Input:
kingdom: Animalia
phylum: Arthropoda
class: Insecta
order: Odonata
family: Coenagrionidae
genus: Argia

==

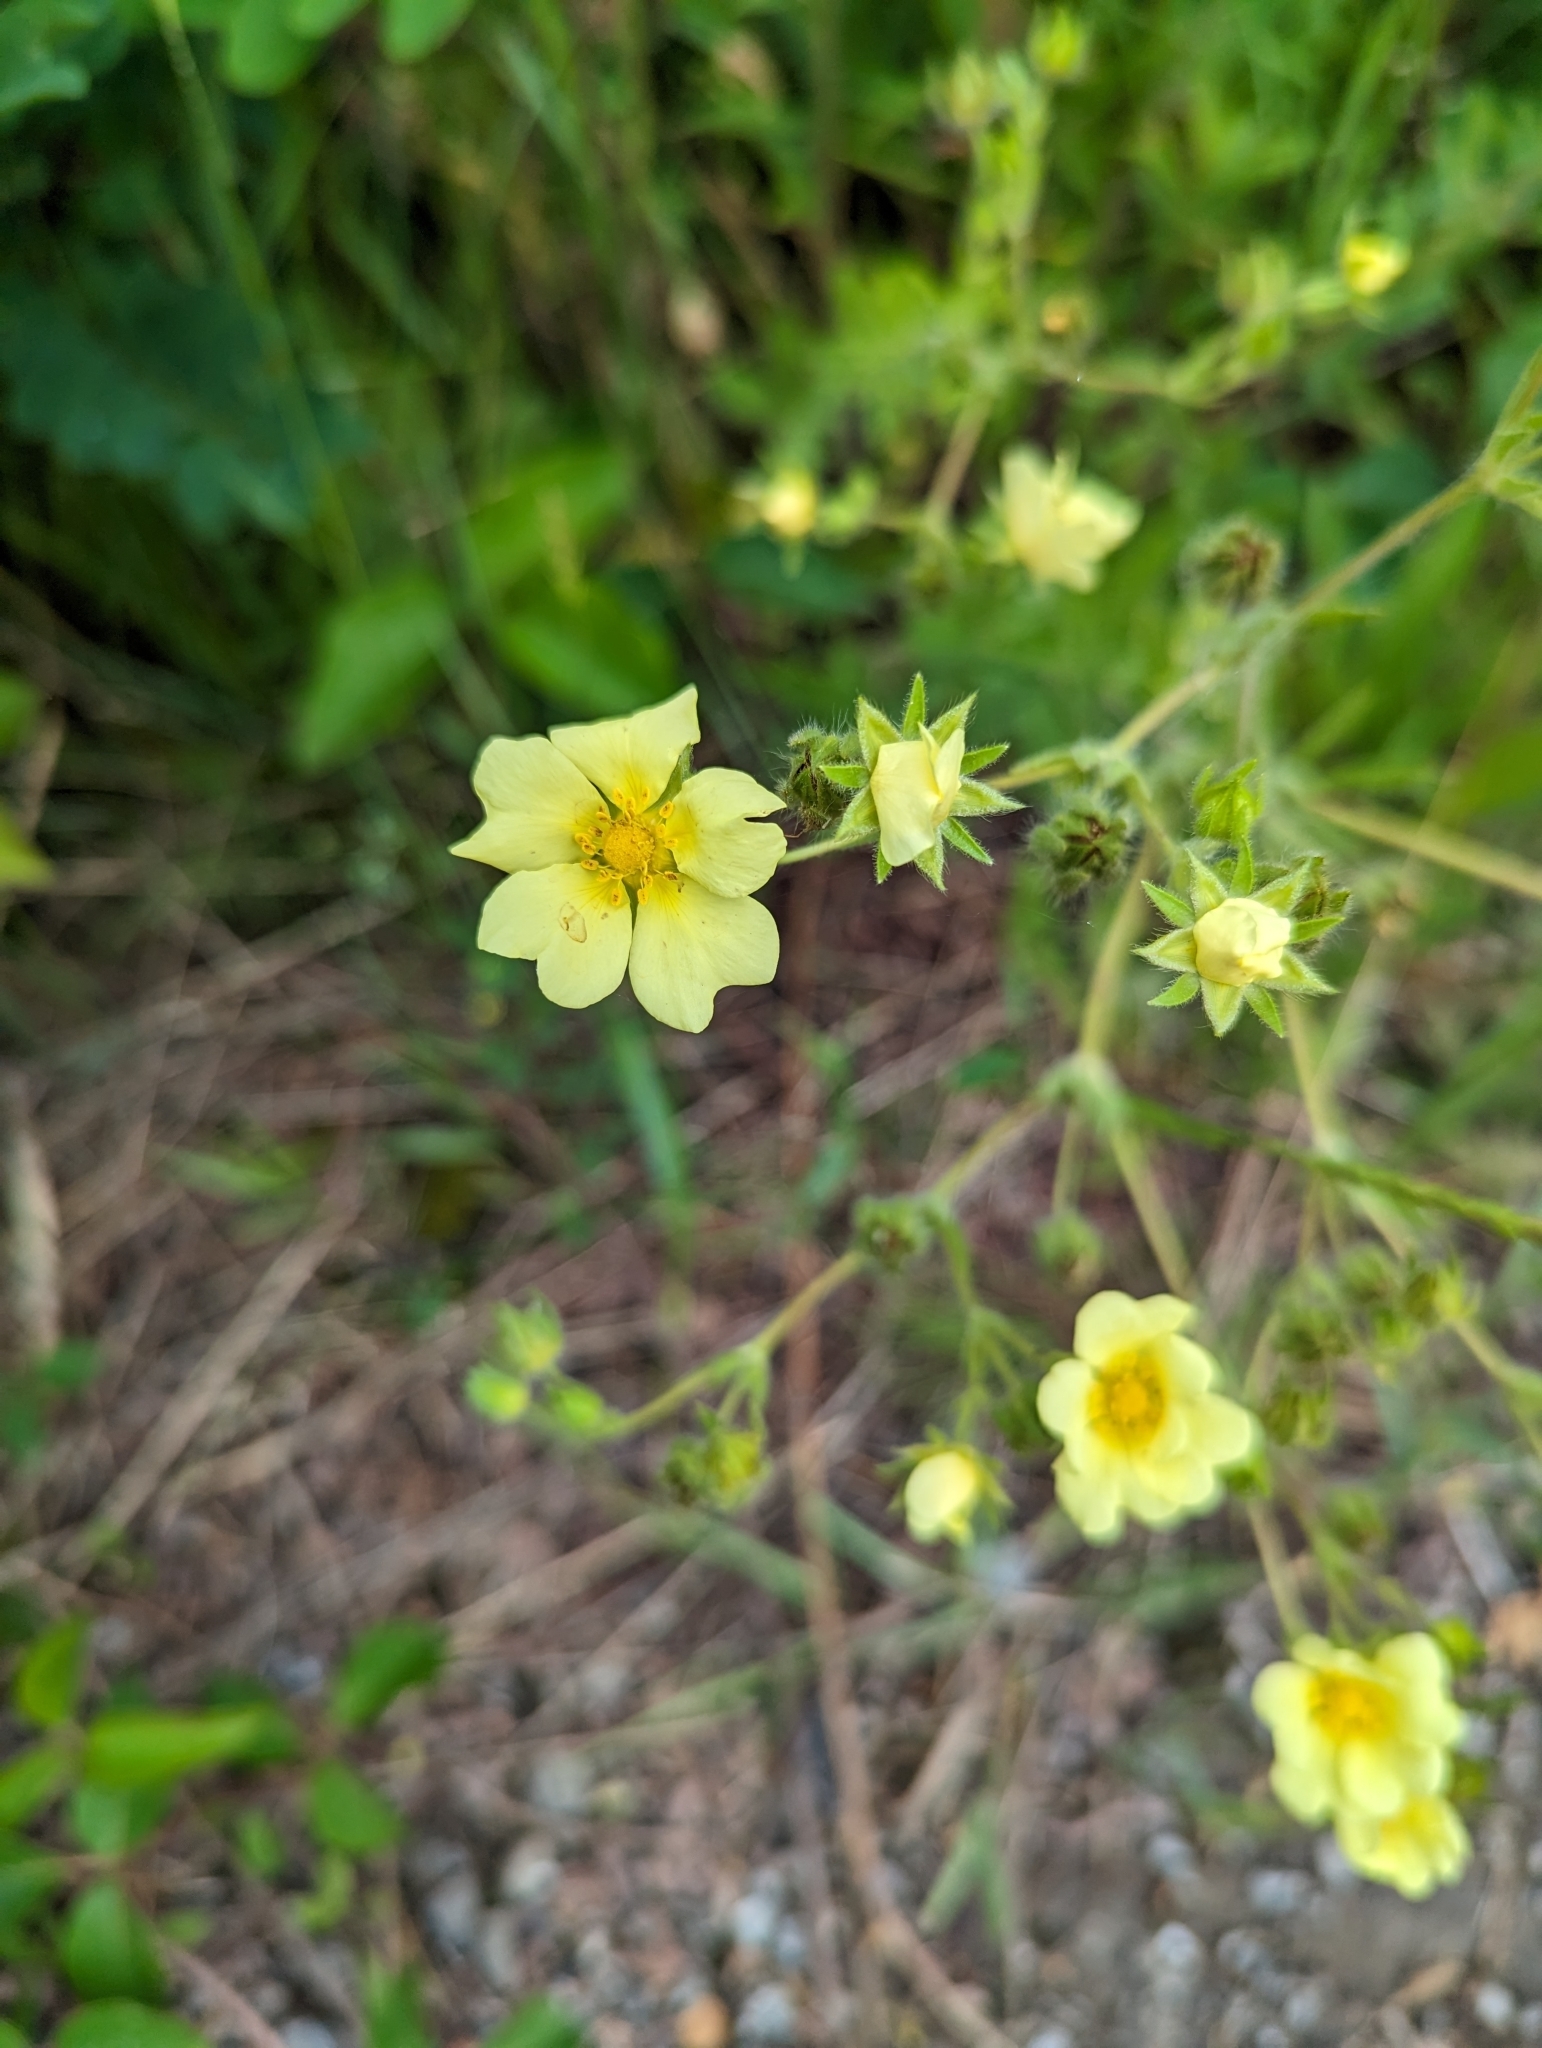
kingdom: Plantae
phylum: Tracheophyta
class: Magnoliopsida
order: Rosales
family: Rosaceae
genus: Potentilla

==

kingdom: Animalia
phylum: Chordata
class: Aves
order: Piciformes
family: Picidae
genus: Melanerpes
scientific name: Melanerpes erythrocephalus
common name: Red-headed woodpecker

Objective: Copy the listing above word for word, starting at the line with "class: Aves" and going up to and including the line with "common name: Red-headed woodpecker".

Reply to the task:
class: Aves
order: Piciformes
family: Picidae
genus: Melanerpes
scientific name: Melanerpes erythrocephalus
common name: Red-headed woodpecker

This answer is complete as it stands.